## Assigned task
Scan the material and copy every line in which "бюджетные" appears.

## The records
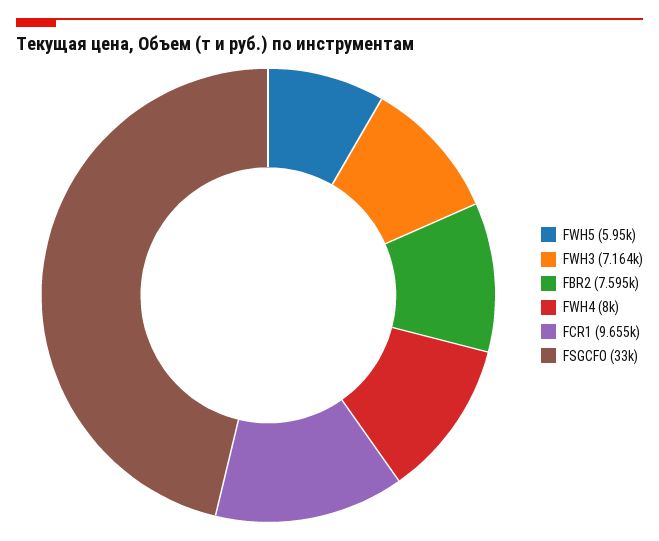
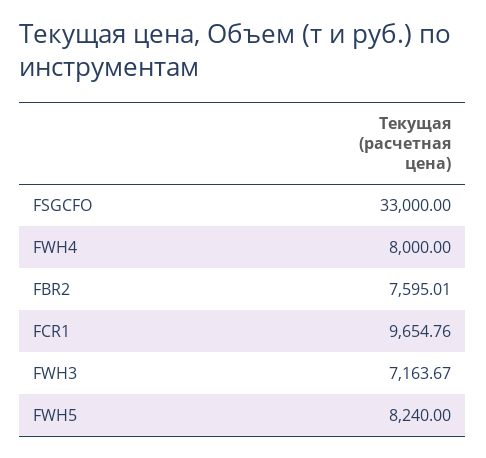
FWH5: 5950 -> 8240

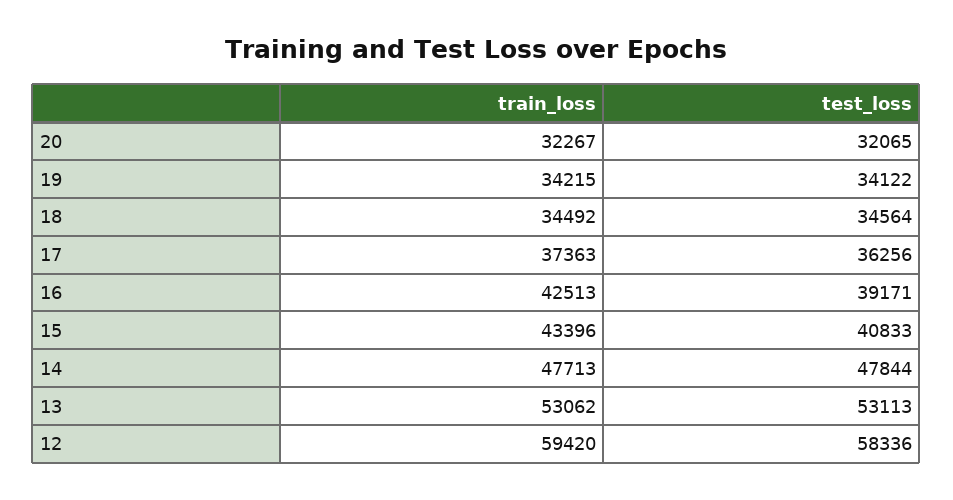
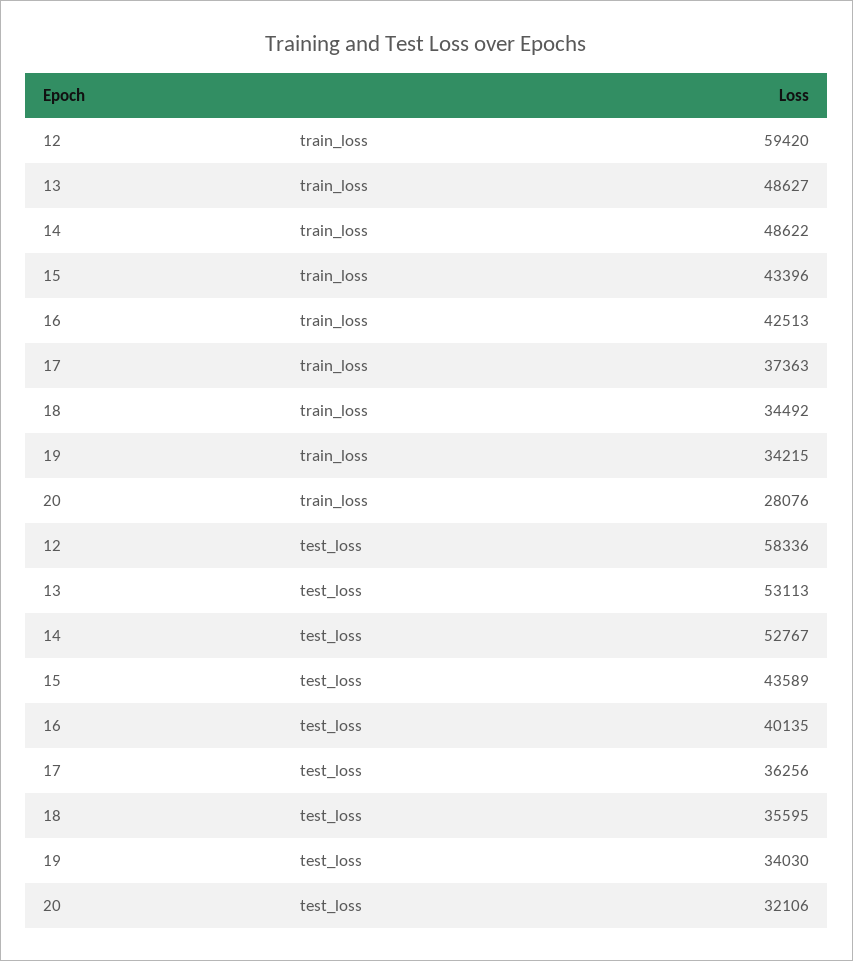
train_loss, 20: 32267 -> 28076
test_loss, 20: 32065 -> 32106
test_loss, 19: 34122 -> 34030
test_loss, 18: 34564 -> 35595
test_loss, 16: 39171 -> 40135
test_loss, 15: 40833 -> 43589
train_loss, 14: 47713 -> 48622
test_loss, 14: 47844 -> 52767
train_loss, 13: 53062 -> 48627

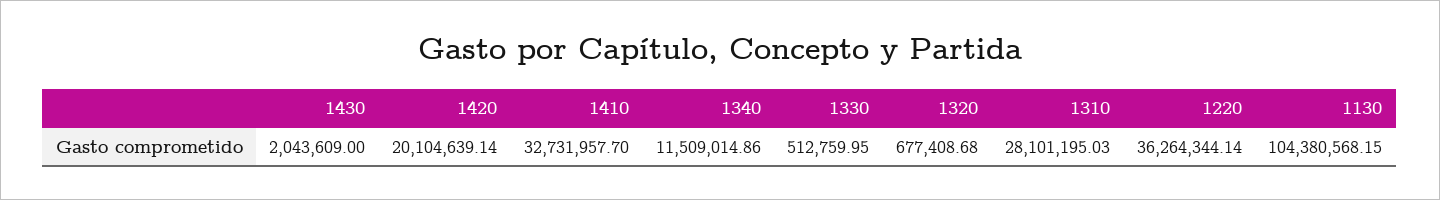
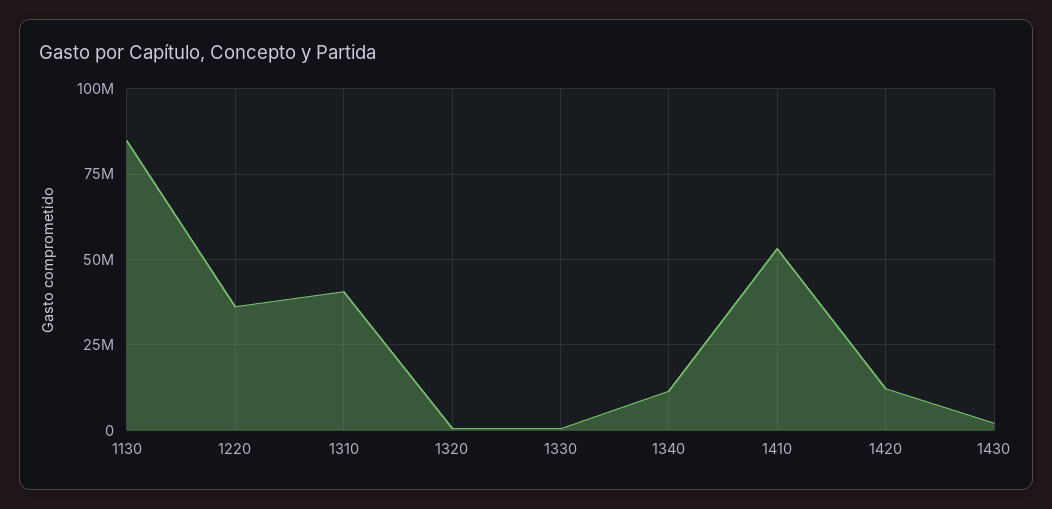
1420: 20104639.14 -> 12500000
1410: 32731957.7 -> 52500000
1310: 28101195.03 -> 40000000
1130: 104380568.15 -> 85000000

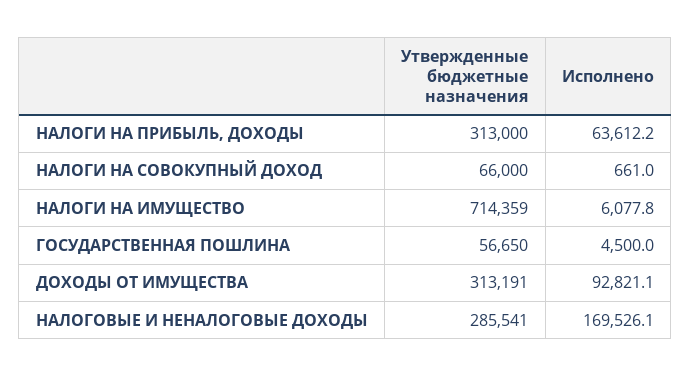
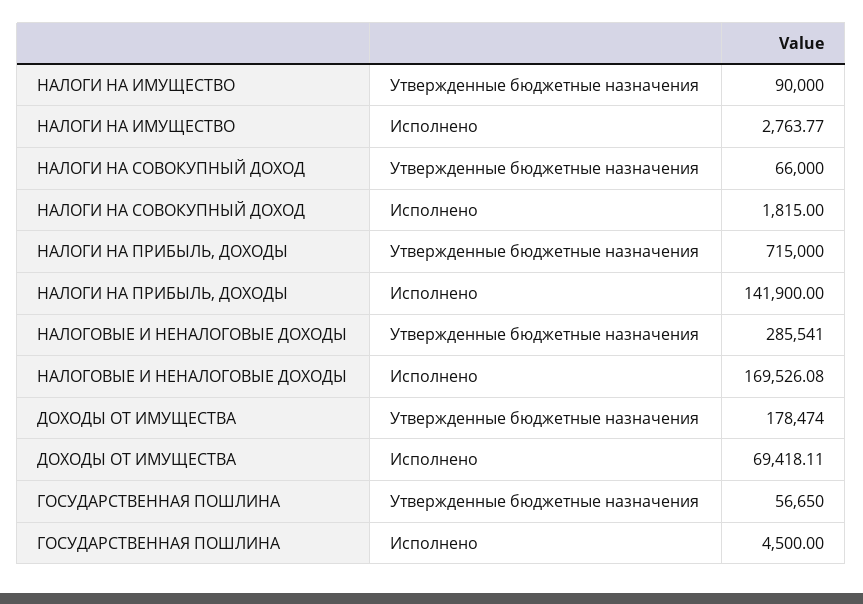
Утвержденные бюджетные назначения, НАЛОГИ НА ПРИБЫЛЬ, ДОХОДЫ: 313000 -> 715000
Исполнено, НАЛОГИ НА ПРИБЫЛЬ, ДОХОДЫ: 63612.2 -> 141900
Исполнено, НАЛОГИ НА СОВОКУПНЫЙ ДОХОД: 661 -> 1815
Утвержденные бюджетные назначения, НАЛОГИ НА ИМУЩЕСТВО: 714359 -> 90000
Исполнено, НАЛОГИ НА ИМУЩЕСТВО: 6077.8 -> 2763.77
Утвержденные бюджетные назначения, ДОХОДЫ ОТ ИМУЩЕСТВА: 313191 -> 178474
Исполнено, ДОХОДЫ ОТ ИМУЩЕСТВА: 92821.1 -> 69418.11

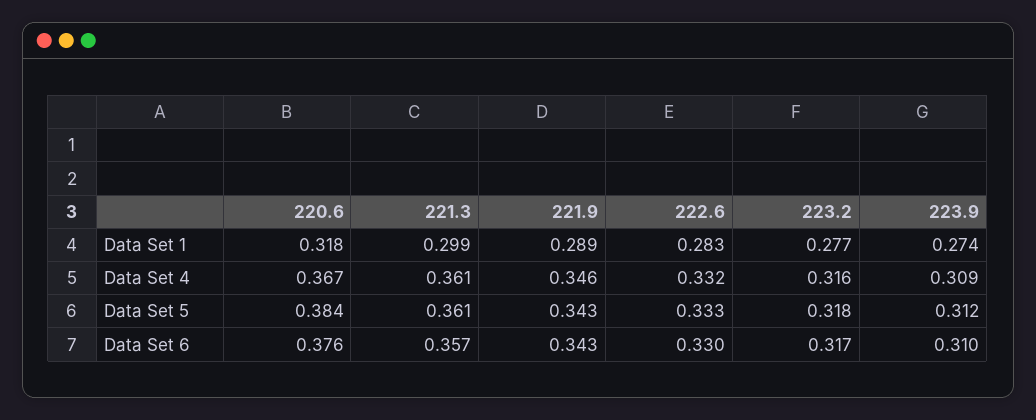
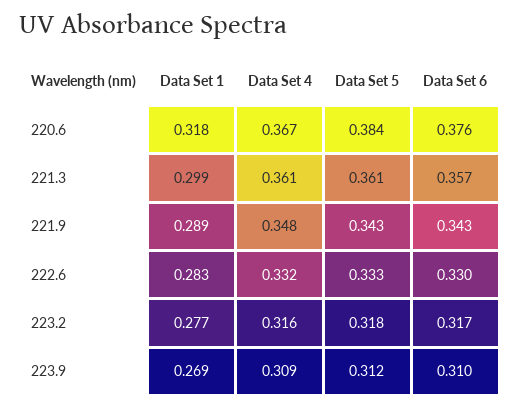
223.9, Data Set 1: 0.274 -> 0.269
221.9, Data Set 4: 0.346 -> 0.348

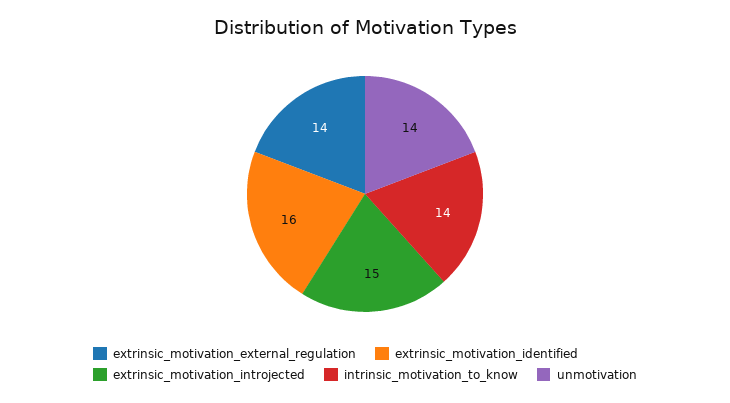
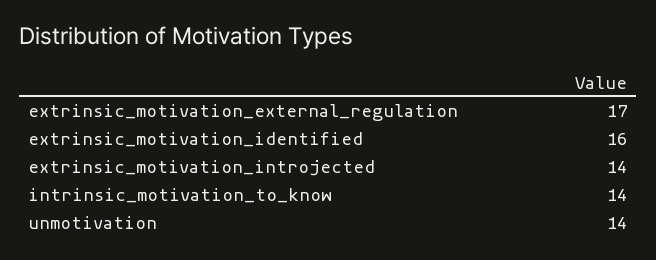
extrinsic_motivation_external_regulation: 14 -> 17
extrinsic_motivation_introjected: 15 -> 14

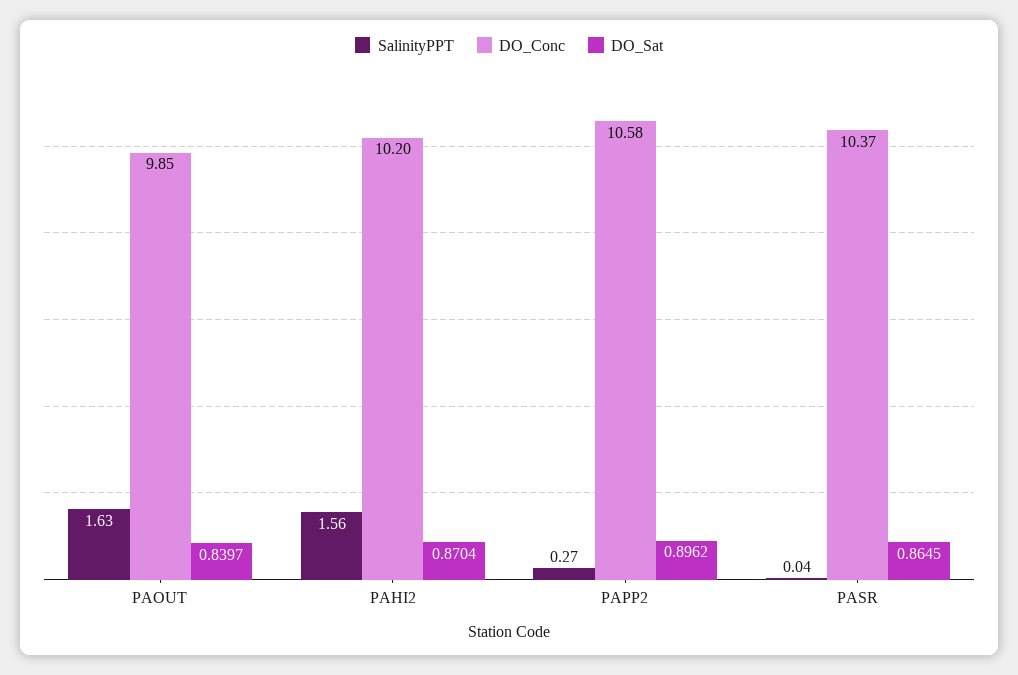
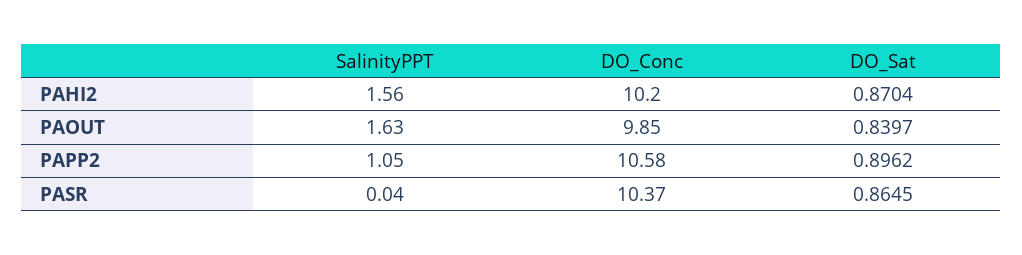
SalinityPPT, PAPP2: 0.27 -> 1.05

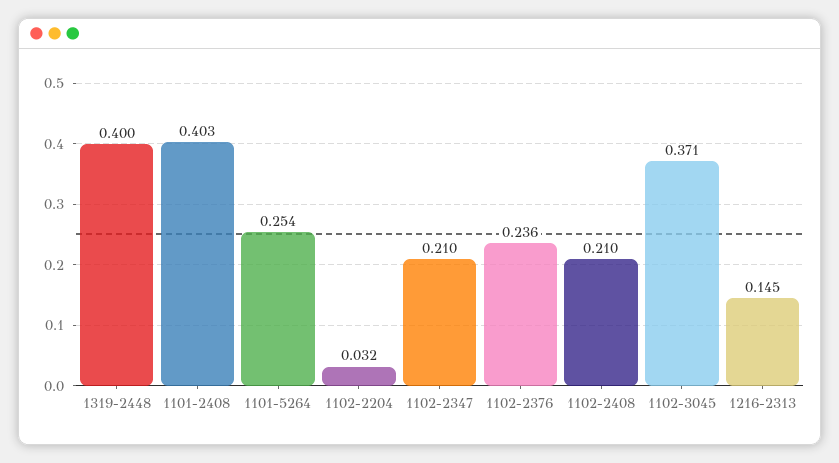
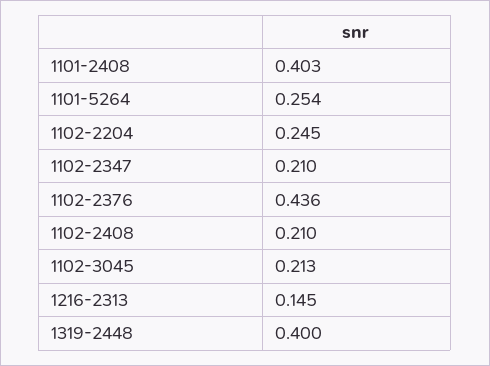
1102-2204: 0.032 -> 0.245
1102-2376: 0.236 -> 0.436
1102-3045: 0.371 -> 0.213

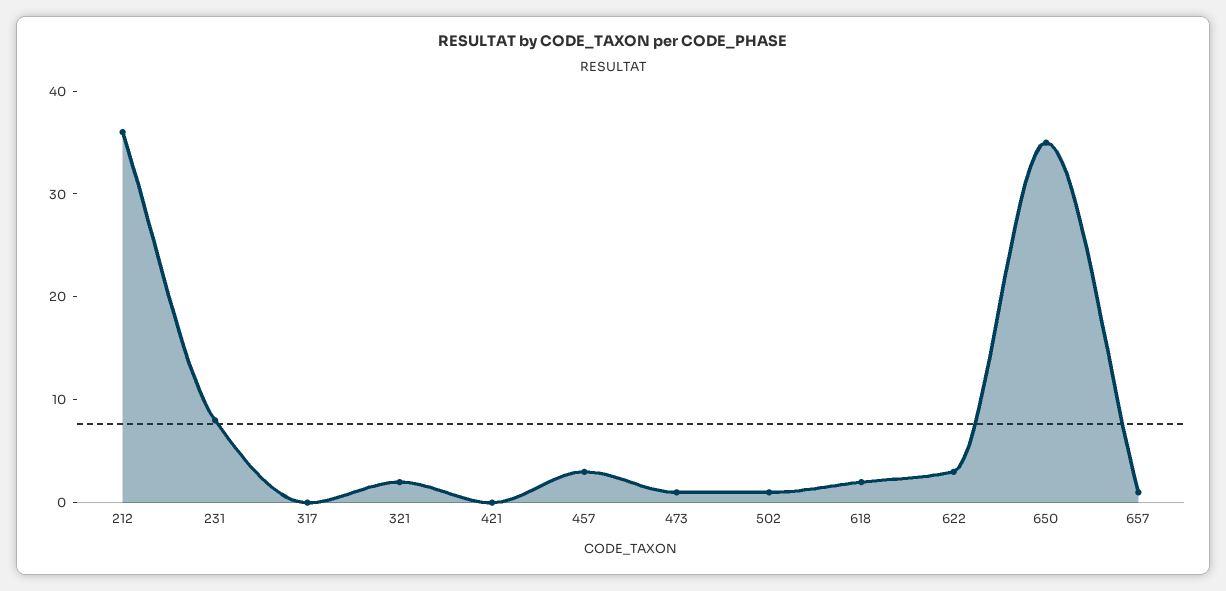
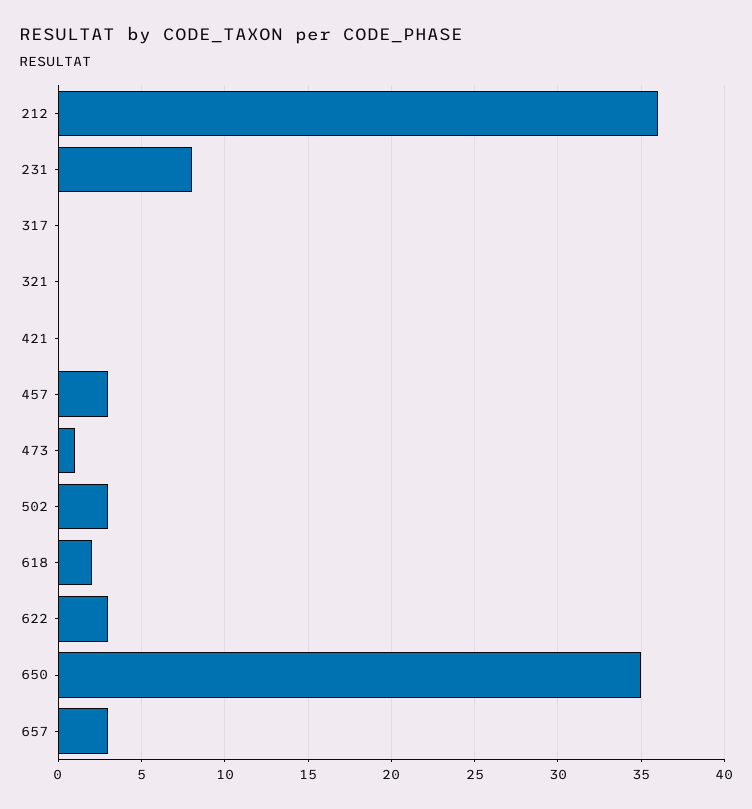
321: 2 -> 0
502: 1 -> 3
657: 1 -> 3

## Your response
Утвержденные бюджетные назначения, НАЛОГИ НА ПРИБЫЛЬ, ДОХОДЫ: 313000 -> 715000
Утвержденные бюджетные назначения, НАЛОГИ НА ИМУЩЕСТВО: 714359 -> 90000
Утвержденные бюджетные назначения, ДОХОДЫ ОТ ИМУЩЕСТВА: 313191 -> 178474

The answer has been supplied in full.